For many Americans, weight gain is often times accompanied by depression. New research suggests that may not just be coincidental.
Many of the foods we eat over the holiday season and other times of the year — because we are rushed and may not make time for healthier meals — are linked with depression, according to a new report on the LiveScience Website.
Fast Food: People who eat fast food — such as commercial baked goods, hamburgers, hot dogs, and pizza — are 51 percent more likely to develop depression than those who don’t, according to a 2012 study in the journal Public Health Nutrition.
Refined grains: Pasta, white rice, and bagels are all foods made with refined grains that have been identified as inflammatory and linked to depression, particularly in women over 50, according to an October 2013 study in the journal Brain, Behavior and Immunity. The study tracked the eating habits of more than 40,000 women and found that those who consumed such foods regularly were more likely to suffer from depression.

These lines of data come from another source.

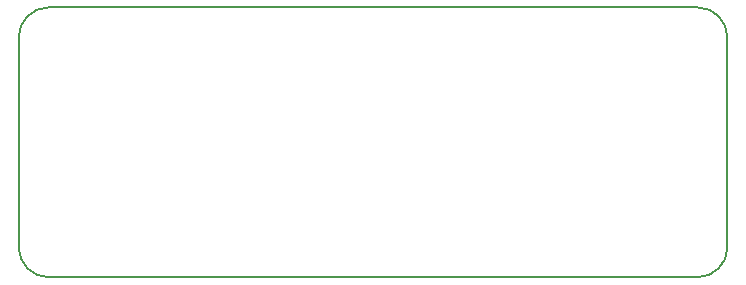
<source format=gm1>
G04 #@! TF.FileFunction,Profile,NP*
%FSLAX46Y46*%
G04 Gerber Fmt 4.6, Leading zero omitted, Abs format (unit mm)*
G04 Created by KiCad (PCBNEW 4.0.2-stable) date 11/17/2016 12:04:15 PM*
%MOMM*%
G01*
G04 APERTURE LIST*
%ADD10C,0.100000*%
%ADD11C,0.150000*%
G04 APERTURE END LIST*
D10*
D11*
X139700000Y-99060000D02*
X145732500Y-99060000D01*
X145732500Y-121920000D02*
X139700000Y-121920000D01*
X90805000Y-99060000D02*
X93980000Y-99060000D01*
X93980000Y-121920000D02*
X90805000Y-121920000D01*
X88265000Y-119380000D02*
X88265000Y-101600000D01*
X139700000Y-121920000D02*
X93980000Y-121920000D01*
X148272500Y-101600000D02*
X148272500Y-119380000D01*
X93980000Y-99060000D02*
X139700000Y-99060000D01*
X148272500Y-101600000D02*
G75*
G03X145732500Y-99060000I-2540000J0D01*
G01*
X145732500Y-121920000D02*
G75*
G03X148272500Y-119380000I0J2540000D01*
G01*
X88265000Y-119380000D02*
G75*
G03X90805000Y-121920000I2540000J0D01*
G01*
X90805000Y-99060000D02*
G75*
G03X88265000Y-101600000I0J-2540000D01*
G01*
M02*

</source>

Soft drinks: Grabbing a cola while shopping or on the run may give you a quick pick-me-up, but the same study in Brain, Behavior and Immunity found women who consume soft drinks as part of their regular diets also experience higher rates of depression.
Health experts note that a small portion of any one food is unlikely to raise depression risk, so an occasional bowl of pasta, soft drink, or fast food burger is no cause for concern. But if such foods are regular stapes of your diet, you might want to make some changes.